Their nude bodies slapped together.  Brady was conscious of Doug's penis
against his leg, and of his own jabbing into Doug's hip.
The skin was velvety, the muscles beneath smooth and supple.  He couldn't
breathe, or move.  "Oh God,"  he croaked out.

	"I know," Doug whispered into his ear, the warmth of his breath raising
goose flesh down Brady's neck.  "This was so cool, wasn't it?"  He pulled
back, hands still on Brady's shoulders, and looked at him.
	"God, Doug, your nose looks awful," Brady said, raising a finger to
trace the gouge that ran between his eyebrows.  He wanted to kiss it, caress
it, heal it.

	"It'll be OK, I already had Mr. Otis look at it.  I don't even need
stitches, just a better fitting helmet."  He laughed.  "We kicked their
asses, Bray.  Their fucking varsity!"  His fingers were digging into Brady's
shoulders.  Brady's hands were on Doug's sides, just above his
waist.

	They fell silent and gazed at each other for a long second.  Brady's
hands started to slide down a bit onto Doug's hips.   He was breathing in
shallow gasps.  He was starting to get hard.  He abruptly turned and sat
down, tossing his towel over his lap in what he hoped would appear to be a
casual manner.  "That was so neat, I know.  You were great, Doug, you know
that, right?"

	Doug stood a moment, then moved back to his locker.  "Thanks, so were
you."  He yanked his underwear up, facing away from Brady.  The distance
between them, the chasm that Brady knew he didn't dare to cross, was
agonizing.  Brady looked down, couldn't look up at him again.  If he did,
he'd say it, and it would all be lost.  A moment later, Doug wordlessly
strode out from his locker, headed for the dining hall.  Brady sat, head
down.  He didn't care if he was late for dinner or got stung for it.  He
couldn't face his life, not right then, for a little while.
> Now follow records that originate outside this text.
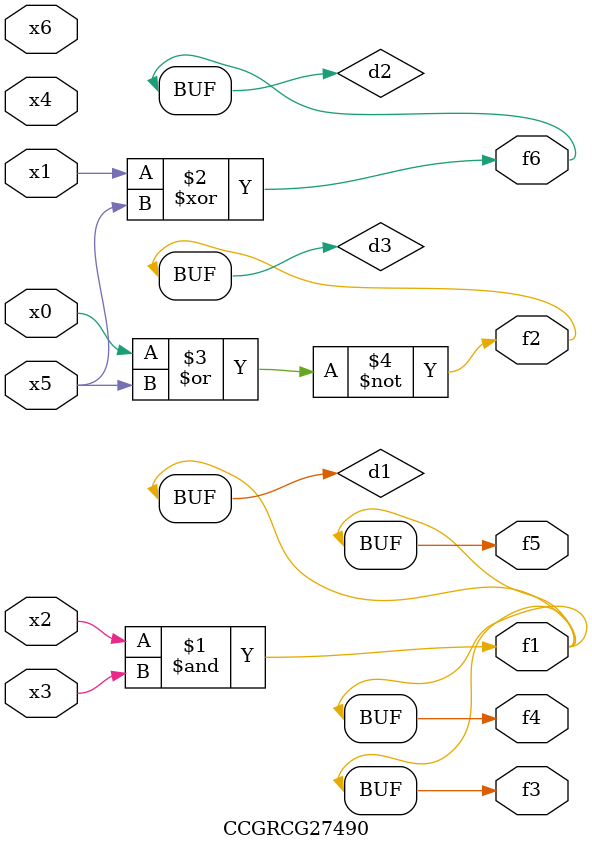
<source format=v>
module CCGRCG27490(
	input x0, x1, x2, x3, x4, x5, x6,
	output f1, f2, f3, f4, f5, f6
);

	wire d1, d2, d3;

	and (d1, x2, x3);
	xor (d2, x1, x5);
	nor (d3, x0, x5);
	assign f1 = d1;
	assign f2 = d3;
	assign f3 = d1;
	assign f4 = d1;
	assign f5 = d1;
	assign f6 = d2;
endmodule

</source>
	Why did all his best moments in life now seem reduced to nothing,
simply because he couldn't have Doug?  How pathetic was this?  For the first
time, dark thoughts entered his mind: this isn't worth it, I need to just end
everything.  I can't do this.  God, what can I do?

	The night he was in was pitch black, and the longer he contemplated
things, the less he saw any way out.